**Reading passage**
Start of Block

Response: Thank you for your thoughtful comments. We respectfully clarify that our major novelty compared to Mol-AE and UniMol includes: (1) our Selective Re-mask Decoding (SRD) strategy, in which the 2D-PE is a key element; and (2) 3D-ReTrans, which combines the strength of TorchMD-net and Relational Transformer for 3D encoding and 3D masked graph modeling. Here we elaborate their novelties below:

(1) SRD prevents 2D structure leakage in decoder while ensuring 2D structure-informed decoding, which is not addressed in Mol-AE and UniMol. The novelty of SRD lies in:

2D-from-3D Distillation to ensure no structural leakage: we train 2D-PE via distilled from 3D encoder's representations ensuring its information fully contained within 3D encoder, which is absent in Mol-AE and UniMol.
2D ReTrans-based positional encoding: we leverage 2D-ReTrans to produce high-quality 2D positional encodings for re-masked decoding. In contrast, Mol-AE relies on SMILES-based positional information, which is less structured and less effective.

(2) 3D-ReTrans outperforms UniMol and Mol-AE, through relational attention and joint scalar and vector features. Both UniMol and Mol-AE employs the Uni-Mol architecture, which can not fully capture interaction between atoms.

Empirical Validation: As shown in Table 1, our ablation study on QM9 demonstrates that 3D-ReTrans outperforms both Uni-Mol2 (1.1B) and Mol-AE. The results for Uni-Mol2 are taken directly from [1].

Model	$\mu$	alpha	R2	Cv
Uni-Mol2 1.1B	0.089	0.305	5.265	0.144
Mol-AE	0.152	0.434	6.962	0.215
3D-ReTrans	0.016	0.055	0.341	0.029

Table1: Ablation study on QM9.

Weaknesses2: The use of a distilled PE does not fully eliminate 2D leakage. For example, in an image–text CLIP procedure, we cannot assume that aligned embeddings are completely free of modality-specific information. Additionally, in this paper’s setting, the information of dropped atoms is not present in the 3D encoder output, so their 2D structure is inevitably leaked to the decoder by 2D PE.

End of Block

(Saved entries)
Start of Block

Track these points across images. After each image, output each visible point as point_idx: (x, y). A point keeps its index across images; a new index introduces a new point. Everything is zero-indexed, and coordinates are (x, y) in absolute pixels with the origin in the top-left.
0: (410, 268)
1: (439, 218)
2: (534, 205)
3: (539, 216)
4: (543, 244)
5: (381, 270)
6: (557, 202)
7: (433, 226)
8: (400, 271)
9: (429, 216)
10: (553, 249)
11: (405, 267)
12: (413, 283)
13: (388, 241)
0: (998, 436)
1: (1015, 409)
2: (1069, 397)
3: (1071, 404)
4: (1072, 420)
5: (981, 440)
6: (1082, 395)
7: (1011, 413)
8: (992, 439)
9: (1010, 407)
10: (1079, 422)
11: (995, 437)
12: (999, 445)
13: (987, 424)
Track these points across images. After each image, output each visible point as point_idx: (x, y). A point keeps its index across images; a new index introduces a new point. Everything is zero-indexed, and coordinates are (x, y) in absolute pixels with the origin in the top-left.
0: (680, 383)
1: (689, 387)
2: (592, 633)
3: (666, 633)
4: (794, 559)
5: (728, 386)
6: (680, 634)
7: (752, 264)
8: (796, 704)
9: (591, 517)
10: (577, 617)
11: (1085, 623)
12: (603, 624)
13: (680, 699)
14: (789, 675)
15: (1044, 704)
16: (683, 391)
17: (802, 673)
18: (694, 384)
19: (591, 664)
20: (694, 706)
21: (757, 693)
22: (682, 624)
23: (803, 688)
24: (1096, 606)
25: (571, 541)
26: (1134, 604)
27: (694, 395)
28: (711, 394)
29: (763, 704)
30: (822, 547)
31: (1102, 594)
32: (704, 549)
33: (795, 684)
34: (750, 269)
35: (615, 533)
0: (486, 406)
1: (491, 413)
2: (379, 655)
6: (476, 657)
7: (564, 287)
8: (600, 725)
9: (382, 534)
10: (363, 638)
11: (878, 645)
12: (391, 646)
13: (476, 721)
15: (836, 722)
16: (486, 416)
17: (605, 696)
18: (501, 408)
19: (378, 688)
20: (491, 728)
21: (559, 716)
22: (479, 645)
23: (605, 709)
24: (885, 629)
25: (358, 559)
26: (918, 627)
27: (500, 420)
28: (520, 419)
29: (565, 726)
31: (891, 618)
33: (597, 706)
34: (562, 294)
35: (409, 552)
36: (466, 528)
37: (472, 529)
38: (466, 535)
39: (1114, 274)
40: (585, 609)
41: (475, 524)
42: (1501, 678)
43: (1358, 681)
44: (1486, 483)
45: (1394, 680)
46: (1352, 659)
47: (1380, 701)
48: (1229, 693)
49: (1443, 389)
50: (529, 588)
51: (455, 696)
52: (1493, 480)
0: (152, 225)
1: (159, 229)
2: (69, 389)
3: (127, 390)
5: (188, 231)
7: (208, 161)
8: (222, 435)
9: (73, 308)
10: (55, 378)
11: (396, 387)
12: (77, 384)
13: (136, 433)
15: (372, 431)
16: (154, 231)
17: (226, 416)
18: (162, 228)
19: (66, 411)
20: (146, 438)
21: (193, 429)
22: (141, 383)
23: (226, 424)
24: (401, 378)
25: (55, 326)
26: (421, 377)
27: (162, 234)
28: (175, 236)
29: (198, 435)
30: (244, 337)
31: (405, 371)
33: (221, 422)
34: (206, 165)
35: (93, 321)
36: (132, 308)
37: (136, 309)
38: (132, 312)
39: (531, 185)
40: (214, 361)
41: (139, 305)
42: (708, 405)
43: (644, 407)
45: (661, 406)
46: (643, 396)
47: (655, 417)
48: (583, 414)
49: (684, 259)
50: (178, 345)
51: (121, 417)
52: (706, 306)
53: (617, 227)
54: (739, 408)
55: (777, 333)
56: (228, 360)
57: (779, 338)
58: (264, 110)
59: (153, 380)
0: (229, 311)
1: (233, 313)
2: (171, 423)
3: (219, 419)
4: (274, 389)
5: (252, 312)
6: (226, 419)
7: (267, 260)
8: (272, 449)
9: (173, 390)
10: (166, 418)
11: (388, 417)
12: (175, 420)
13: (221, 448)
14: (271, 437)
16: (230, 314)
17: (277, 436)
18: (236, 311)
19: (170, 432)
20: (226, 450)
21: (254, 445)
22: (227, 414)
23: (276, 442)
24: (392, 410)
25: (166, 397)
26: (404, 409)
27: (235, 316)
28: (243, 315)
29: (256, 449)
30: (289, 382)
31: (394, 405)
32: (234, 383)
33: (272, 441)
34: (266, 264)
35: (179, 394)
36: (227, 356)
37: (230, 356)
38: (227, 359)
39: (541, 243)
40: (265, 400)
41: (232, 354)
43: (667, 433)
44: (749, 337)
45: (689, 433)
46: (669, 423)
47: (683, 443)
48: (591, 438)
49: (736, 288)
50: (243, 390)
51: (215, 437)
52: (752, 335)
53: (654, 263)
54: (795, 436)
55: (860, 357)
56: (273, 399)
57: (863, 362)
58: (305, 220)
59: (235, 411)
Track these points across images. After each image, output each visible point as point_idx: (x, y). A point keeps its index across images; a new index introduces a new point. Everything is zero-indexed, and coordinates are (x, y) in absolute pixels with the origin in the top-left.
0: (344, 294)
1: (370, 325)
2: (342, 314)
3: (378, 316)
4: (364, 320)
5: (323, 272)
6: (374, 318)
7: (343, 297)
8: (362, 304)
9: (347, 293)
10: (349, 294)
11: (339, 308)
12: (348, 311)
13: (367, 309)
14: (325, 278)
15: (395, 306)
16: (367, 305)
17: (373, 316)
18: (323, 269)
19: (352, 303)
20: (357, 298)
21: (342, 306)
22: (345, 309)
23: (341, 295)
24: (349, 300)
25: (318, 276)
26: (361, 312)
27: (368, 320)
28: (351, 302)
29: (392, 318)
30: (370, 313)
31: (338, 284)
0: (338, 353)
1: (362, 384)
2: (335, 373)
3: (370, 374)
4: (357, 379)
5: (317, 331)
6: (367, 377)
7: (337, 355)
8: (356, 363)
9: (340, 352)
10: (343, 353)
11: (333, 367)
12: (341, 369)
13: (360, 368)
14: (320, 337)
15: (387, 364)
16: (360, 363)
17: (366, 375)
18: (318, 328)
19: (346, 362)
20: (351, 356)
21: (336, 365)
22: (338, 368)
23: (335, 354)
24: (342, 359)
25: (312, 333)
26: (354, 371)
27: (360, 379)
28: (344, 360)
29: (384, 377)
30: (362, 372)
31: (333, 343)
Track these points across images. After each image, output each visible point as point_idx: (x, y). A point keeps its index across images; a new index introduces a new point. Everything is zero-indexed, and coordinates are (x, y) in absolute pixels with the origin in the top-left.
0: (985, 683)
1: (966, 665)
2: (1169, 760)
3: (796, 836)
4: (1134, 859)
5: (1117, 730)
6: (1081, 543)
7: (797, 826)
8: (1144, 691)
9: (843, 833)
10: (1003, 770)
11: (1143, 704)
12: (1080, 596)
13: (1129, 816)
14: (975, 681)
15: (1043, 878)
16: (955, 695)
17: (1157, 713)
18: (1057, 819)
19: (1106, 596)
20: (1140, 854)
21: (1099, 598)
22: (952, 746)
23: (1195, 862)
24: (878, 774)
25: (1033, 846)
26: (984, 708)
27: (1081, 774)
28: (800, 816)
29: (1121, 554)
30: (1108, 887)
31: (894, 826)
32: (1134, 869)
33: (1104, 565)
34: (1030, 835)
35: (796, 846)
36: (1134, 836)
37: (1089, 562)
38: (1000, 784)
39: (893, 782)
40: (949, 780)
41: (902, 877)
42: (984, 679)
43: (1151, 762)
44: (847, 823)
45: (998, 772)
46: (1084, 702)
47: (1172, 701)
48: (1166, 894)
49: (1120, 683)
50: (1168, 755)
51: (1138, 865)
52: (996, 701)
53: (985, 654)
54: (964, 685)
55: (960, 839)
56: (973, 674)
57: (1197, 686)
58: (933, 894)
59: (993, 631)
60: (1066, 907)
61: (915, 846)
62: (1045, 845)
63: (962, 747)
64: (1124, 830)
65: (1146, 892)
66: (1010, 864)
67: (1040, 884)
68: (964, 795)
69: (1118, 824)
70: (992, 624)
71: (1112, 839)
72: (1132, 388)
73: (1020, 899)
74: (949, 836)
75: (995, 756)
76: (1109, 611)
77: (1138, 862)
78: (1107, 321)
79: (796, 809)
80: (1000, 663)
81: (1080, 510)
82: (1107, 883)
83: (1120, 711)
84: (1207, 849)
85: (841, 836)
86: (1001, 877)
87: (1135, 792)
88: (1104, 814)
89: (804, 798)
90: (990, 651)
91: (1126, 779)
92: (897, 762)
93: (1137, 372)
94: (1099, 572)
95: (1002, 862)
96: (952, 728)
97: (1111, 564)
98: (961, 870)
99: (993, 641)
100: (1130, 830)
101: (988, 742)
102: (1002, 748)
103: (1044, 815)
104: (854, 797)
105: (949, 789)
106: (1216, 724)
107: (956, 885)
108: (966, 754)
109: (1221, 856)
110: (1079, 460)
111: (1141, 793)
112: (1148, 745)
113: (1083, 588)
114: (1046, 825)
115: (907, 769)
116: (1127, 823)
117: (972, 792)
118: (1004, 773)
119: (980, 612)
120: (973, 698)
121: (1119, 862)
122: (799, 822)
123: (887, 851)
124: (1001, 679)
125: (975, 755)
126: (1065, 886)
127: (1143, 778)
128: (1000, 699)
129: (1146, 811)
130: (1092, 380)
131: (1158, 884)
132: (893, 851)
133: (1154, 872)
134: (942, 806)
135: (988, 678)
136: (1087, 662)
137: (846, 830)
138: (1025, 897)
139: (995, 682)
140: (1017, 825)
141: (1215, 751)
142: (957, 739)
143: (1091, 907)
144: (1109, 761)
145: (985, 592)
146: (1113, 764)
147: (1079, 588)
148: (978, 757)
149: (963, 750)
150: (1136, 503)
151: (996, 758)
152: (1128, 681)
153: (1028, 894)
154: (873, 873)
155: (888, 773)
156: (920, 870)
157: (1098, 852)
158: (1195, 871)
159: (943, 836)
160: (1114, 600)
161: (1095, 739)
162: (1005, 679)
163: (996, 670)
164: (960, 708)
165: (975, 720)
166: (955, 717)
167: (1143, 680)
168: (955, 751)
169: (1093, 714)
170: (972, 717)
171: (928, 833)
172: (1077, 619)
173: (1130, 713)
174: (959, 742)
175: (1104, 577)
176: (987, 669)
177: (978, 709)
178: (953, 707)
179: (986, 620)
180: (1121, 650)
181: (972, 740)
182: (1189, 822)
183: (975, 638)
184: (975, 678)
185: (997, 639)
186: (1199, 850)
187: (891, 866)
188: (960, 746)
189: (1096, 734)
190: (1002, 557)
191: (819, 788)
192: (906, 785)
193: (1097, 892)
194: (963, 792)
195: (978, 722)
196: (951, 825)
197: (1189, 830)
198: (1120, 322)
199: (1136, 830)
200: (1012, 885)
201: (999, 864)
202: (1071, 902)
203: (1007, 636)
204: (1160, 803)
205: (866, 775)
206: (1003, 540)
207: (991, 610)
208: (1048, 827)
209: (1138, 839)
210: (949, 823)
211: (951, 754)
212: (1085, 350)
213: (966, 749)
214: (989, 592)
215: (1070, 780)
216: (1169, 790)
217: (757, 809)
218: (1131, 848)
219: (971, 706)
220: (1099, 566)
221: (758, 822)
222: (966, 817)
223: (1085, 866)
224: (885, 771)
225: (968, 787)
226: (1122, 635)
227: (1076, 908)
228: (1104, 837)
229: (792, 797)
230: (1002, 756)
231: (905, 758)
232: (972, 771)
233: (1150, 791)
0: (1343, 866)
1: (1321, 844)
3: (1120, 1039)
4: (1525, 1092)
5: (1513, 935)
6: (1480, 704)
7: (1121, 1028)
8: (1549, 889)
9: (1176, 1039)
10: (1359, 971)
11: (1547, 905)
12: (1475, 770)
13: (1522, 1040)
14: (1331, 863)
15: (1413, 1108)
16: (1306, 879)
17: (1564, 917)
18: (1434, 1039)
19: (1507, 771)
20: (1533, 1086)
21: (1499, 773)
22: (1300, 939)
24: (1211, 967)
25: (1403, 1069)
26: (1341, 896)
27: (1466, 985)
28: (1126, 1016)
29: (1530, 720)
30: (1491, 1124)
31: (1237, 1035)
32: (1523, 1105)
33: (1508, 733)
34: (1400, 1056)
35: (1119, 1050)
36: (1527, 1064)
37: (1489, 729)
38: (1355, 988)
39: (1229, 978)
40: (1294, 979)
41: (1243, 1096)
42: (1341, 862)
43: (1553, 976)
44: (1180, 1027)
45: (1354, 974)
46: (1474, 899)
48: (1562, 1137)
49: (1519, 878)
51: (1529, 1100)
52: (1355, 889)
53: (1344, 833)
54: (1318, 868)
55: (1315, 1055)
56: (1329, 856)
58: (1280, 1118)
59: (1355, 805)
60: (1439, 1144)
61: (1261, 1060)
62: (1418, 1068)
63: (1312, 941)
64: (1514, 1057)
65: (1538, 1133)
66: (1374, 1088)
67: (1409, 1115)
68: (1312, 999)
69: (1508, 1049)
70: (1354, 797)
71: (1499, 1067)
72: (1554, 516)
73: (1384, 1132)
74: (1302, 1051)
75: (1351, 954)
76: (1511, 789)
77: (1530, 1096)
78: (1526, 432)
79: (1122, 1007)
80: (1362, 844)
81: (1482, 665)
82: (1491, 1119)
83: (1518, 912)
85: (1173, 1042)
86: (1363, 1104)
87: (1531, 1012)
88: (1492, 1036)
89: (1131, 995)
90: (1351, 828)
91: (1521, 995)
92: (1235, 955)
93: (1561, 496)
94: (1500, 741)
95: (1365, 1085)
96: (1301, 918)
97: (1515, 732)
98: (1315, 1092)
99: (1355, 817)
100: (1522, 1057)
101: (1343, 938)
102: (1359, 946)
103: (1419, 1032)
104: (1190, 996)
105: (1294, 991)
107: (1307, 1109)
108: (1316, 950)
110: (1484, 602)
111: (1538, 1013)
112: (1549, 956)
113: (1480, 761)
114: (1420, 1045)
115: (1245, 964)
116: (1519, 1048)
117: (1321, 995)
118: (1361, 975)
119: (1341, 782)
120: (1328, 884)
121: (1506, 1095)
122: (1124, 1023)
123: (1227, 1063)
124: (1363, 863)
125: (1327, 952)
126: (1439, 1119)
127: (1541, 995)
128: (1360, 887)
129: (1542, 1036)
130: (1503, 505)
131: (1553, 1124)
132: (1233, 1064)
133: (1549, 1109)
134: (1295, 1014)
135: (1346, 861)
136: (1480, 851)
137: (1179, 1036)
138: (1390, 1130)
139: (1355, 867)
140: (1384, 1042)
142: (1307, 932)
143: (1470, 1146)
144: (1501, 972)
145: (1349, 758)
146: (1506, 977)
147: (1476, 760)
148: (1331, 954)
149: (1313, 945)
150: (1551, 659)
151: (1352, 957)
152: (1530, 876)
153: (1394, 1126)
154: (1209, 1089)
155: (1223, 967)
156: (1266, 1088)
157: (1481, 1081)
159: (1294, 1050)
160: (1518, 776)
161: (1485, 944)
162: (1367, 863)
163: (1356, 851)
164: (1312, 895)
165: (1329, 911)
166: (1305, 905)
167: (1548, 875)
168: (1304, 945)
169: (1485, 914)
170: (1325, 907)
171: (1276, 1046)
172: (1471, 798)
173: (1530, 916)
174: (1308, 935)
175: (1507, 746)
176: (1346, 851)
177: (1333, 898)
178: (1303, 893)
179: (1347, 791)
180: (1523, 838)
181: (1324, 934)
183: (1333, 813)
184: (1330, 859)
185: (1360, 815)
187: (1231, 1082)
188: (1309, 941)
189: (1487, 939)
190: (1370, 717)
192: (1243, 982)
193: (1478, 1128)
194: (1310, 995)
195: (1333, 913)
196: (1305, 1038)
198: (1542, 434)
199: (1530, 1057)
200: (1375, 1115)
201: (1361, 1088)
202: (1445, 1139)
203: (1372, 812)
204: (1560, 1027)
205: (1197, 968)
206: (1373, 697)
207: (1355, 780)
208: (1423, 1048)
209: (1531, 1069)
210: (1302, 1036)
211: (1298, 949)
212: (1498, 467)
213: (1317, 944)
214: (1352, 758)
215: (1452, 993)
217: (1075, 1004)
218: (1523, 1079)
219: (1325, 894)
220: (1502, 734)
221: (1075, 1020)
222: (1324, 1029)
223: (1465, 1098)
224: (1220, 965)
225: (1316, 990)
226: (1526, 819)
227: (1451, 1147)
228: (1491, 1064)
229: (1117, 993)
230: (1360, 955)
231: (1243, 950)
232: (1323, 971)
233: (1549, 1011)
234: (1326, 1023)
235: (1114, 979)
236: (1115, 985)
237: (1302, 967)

End of Block

**Exercise set**
**a)** Summarize the review discussion in two sentences.
**b)** According to the review discussion, which architecture do both UniMol and Mol-AE employ?
**c)** List every property reported as a column in the QM9 ablation table of the review discussion.

**Response list**
**a)** The authors state that their novelty over Mol-AE and UniMol lies in Selective Re-mask Decoding, which uses a 2D positional encoding distilled from the 3D encoder and produced by 2D-ReTrans, and in 3D-ReTrans, which their QM9 ablation shows outperforming Uni-Mol2 (1.1B) and Mol-AE. The reviewer replies that a distilled positional encoding does not fully eliminate 2D leakage, because the dropped atoms' information is absent from the 3D encoder output, so their 2D structure still reaches the decoder through the 2D positional encoding.

**b)** The Uni-Mol architecture.

**c)** μ, alpha, R2, Cv